Wordle
I'm zooming with my mother.
She regales me with her Wordle experience, "I got it in three!"
"That's wonderful, Mom." I love to encourage her literary pursuits. "I bet Paul would have taken four or five."
"Oh. That little brother of yours is clever, Mark. Surely he would get it in four."
My mom loves to recall his past triumphs. Of how he used to get everything in four. She hasn't heard of how the baby of the family has turned to the dark side. She has not heard of the oddly appropriate but infinitely hurtful comic that he found and posted in our WhatsApp chat:
"Mom. I'm concerned about Paul's voice, recently," I say, changing the subject, but, of course, keeping it on Paul, "It used to be so round--"
"Modulated." my Mom corrects me, preferring obscure words that don't quite explain anything over useful shape metaphors that anyone can understand.
"..modulate then. But it is getting sharper."
"It's because he is worried about Wordle."
"That they will run out of words?"
"Marky! There are over 12,000 words with 5 letters, but the Wordle wordlist only has 2309 words on it. They are going to have to start repeating."

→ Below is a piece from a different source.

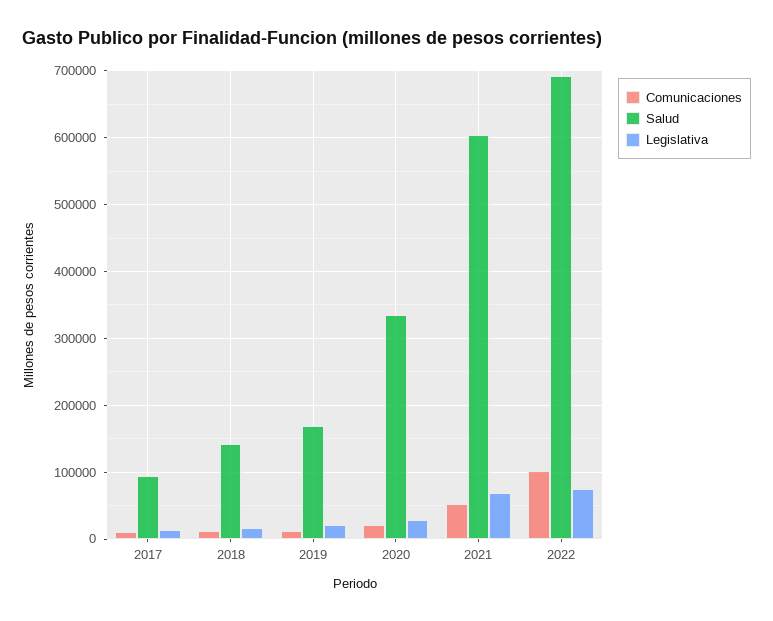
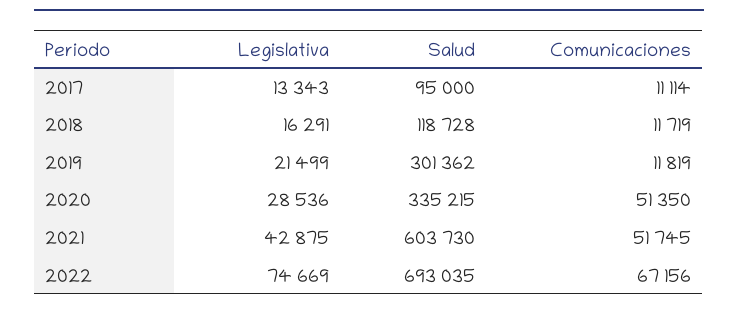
Salud, 2018: 140000 -> 118728
Salud, 2019: 170000 -> 301362
Comunicaciones, 2020: 20000 -> 51350
Legislativa, 2021: 70000 -> 42875
Comunicaciones, 2022: 100000 -> 67156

I quit doing Wordle two years ago, after I got it in one. There was no point in continuing.
"Maybe they'll just go to six letter words." I suggest. "Why don't you ask them?"
"I wouldn't know how to contact them."
"On their website. Just type it into those boxes."
"Oh." she thinks about it, about how hard it would be to get the whole question down to five letters. Like a Haiku. "I guess that would work, but..."
"Well. I guess you have a project for today then."
And having found my mother a project, my job is done. I hang up, and get back to work.